§ Your task
Your answer should be the lines below from the one holding "right shoulder: (898, 227)" through the one holding "left ankle: (142, 361)", copied exactly and with nothing else.

§ The records
+===+
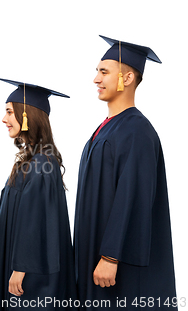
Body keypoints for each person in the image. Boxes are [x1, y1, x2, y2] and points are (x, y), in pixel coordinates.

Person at [74, 35, 177, 309]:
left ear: (127, 78)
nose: (96, 79)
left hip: (117, 265)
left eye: (104, 72)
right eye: (97, 71)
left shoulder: (137, 130)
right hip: (93, 256)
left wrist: (110, 256)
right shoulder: (105, 129)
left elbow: (132, 196)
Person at [0, 79, 77, 310]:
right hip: (21, 269)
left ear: (26, 115)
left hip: (30, 277)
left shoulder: (41, 165)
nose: (4, 119)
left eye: (10, 112)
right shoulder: (34, 161)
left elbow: (36, 222)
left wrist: (20, 268)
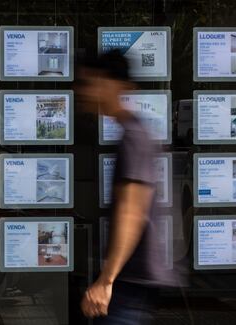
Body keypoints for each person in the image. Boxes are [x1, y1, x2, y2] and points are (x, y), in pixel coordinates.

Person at [77, 50, 175, 324]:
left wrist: (105, 282)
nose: (83, 91)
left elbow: (131, 213)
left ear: (113, 84)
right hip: (131, 281)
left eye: (89, 82)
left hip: (129, 284)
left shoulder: (133, 138)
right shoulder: (133, 133)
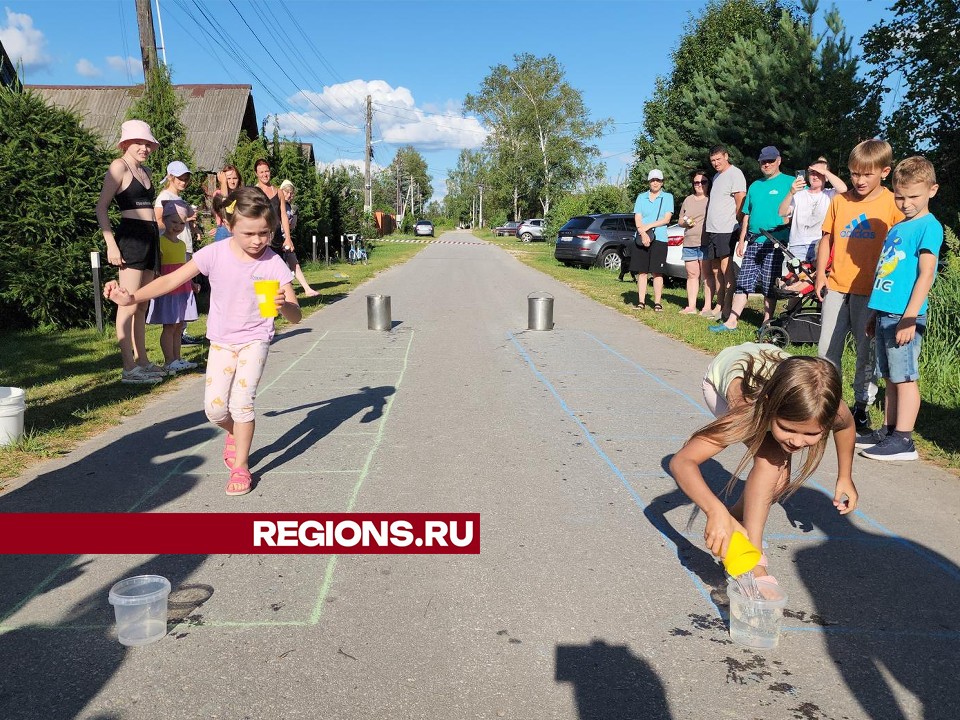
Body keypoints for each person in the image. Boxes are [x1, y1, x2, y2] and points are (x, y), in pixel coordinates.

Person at [104, 187, 302, 496]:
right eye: (249, 233)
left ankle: (241, 466)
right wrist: (132, 296)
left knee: (241, 403)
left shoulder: (272, 262)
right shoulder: (214, 253)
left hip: (255, 339)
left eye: (264, 233)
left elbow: (295, 317)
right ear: (229, 225)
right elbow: (171, 280)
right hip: (222, 341)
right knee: (214, 410)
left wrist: (283, 306)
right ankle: (235, 434)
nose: (257, 240)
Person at [670, 351, 858, 581]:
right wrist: (713, 510)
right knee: (772, 461)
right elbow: (681, 461)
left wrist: (845, 477)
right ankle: (753, 556)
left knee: (778, 484)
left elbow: (846, 427)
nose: (797, 442)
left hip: (768, 370)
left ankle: (735, 523)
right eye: (787, 429)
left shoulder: (829, 406)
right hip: (722, 381)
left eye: (811, 433)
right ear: (770, 408)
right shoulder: (746, 411)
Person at [815, 139, 903, 437]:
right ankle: (827, 405)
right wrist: (819, 274)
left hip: (871, 291)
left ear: (884, 171)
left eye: (866, 174)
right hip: (837, 286)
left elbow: (899, 250)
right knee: (827, 349)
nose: (859, 180)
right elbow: (826, 238)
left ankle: (861, 407)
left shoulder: (891, 204)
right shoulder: (840, 201)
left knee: (866, 353)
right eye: (854, 174)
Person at [858, 156, 943, 461]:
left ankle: (904, 440)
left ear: (932, 190)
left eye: (913, 197)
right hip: (885, 312)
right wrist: (874, 313)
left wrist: (909, 316)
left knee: (905, 376)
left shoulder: (929, 227)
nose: (905, 203)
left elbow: (926, 273)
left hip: (905, 316)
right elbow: (887, 272)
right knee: (890, 375)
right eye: (900, 196)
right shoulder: (898, 227)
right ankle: (890, 429)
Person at [95, 119, 165, 385]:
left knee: (141, 302)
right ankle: (128, 369)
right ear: (126, 143)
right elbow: (101, 208)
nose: (144, 147)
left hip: (150, 239)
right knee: (128, 303)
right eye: (139, 142)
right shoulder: (118, 166)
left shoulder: (145, 170)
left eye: (148, 143)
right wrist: (111, 244)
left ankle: (142, 361)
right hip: (131, 240)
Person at [710, 146, 793, 333]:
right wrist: (741, 241)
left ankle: (767, 322)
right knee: (744, 281)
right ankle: (731, 321)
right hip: (754, 241)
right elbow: (746, 214)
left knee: (768, 283)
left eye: (770, 161)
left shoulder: (790, 182)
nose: (767, 164)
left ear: (779, 160)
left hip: (776, 242)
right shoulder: (755, 186)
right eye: (763, 161)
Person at [146, 200, 200, 374]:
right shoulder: (160, 242)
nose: (177, 226)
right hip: (168, 289)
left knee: (179, 325)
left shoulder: (182, 244)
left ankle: (177, 359)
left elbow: (185, 268)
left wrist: (191, 283)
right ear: (165, 221)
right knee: (169, 325)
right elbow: (157, 268)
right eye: (174, 222)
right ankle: (169, 360)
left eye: (181, 223)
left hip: (182, 288)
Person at [154, 160, 203, 346]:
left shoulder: (181, 199)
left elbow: (185, 221)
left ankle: (181, 332)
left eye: (186, 178)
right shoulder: (164, 197)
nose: (184, 181)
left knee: (184, 294)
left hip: (183, 246)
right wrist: (180, 223)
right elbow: (158, 221)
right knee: (175, 295)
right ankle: (176, 337)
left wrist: (192, 225)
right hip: (171, 249)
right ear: (171, 177)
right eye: (180, 178)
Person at [703, 145, 747, 319]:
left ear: (726, 156)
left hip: (726, 229)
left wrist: (738, 223)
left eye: (718, 159)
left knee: (725, 268)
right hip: (713, 229)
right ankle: (719, 305)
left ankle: (728, 309)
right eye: (712, 160)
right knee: (715, 270)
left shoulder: (735, 174)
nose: (715, 163)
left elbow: (740, 201)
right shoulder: (717, 175)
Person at [778, 157, 847, 263]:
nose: (815, 176)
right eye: (812, 173)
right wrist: (791, 192)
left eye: (819, 173)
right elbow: (782, 213)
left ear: (827, 176)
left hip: (820, 245)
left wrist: (825, 171)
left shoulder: (830, 194)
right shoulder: (798, 194)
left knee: (816, 277)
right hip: (797, 245)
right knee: (794, 278)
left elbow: (843, 189)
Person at [630, 169, 674, 311]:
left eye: (658, 180)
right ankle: (641, 302)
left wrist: (648, 226)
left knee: (657, 271)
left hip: (660, 238)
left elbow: (666, 219)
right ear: (649, 181)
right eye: (652, 180)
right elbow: (638, 217)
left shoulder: (667, 197)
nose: (655, 182)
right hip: (642, 237)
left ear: (662, 182)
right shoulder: (641, 197)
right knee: (642, 271)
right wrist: (642, 232)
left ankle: (657, 302)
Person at [278, 179, 320, 296]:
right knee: (281, 266)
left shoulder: (290, 208)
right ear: (281, 192)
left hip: (285, 239)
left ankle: (306, 289)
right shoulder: (278, 205)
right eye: (286, 192)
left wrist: (294, 217)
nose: (289, 195)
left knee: (294, 263)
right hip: (277, 239)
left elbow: (291, 227)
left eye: (291, 193)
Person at [677, 170, 710, 314]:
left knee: (707, 276)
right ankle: (691, 306)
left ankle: (707, 307)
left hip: (706, 242)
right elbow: (680, 220)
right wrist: (686, 223)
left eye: (703, 182)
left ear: (708, 184)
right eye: (696, 182)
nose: (699, 185)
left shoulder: (711, 199)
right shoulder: (688, 200)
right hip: (689, 242)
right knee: (692, 275)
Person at [210, 164, 242, 242]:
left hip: (239, 230)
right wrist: (223, 182)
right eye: (228, 179)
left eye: (235, 178)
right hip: (224, 230)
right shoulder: (217, 194)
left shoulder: (242, 195)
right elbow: (225, 207)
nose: (232, 181)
+===+
§ Solution
right shoulder: (898, 227)
right ankle: (890, 429)
Person at [95, 119, 165, 385]:
left knee: (141, 302)
right ankle: (128, 369)
right ear: (126, 143)
right elbow: (101, 208)
nose: (144, 147)
left hip: (150, 239)
right knee: (128, 303)
right eye: (139, 142)
right shoulder: (118, 166)
left shoulder: (145, 170)
left eye: (148, 143)
right wrist: (111, 244)
left ankle: (142, 361)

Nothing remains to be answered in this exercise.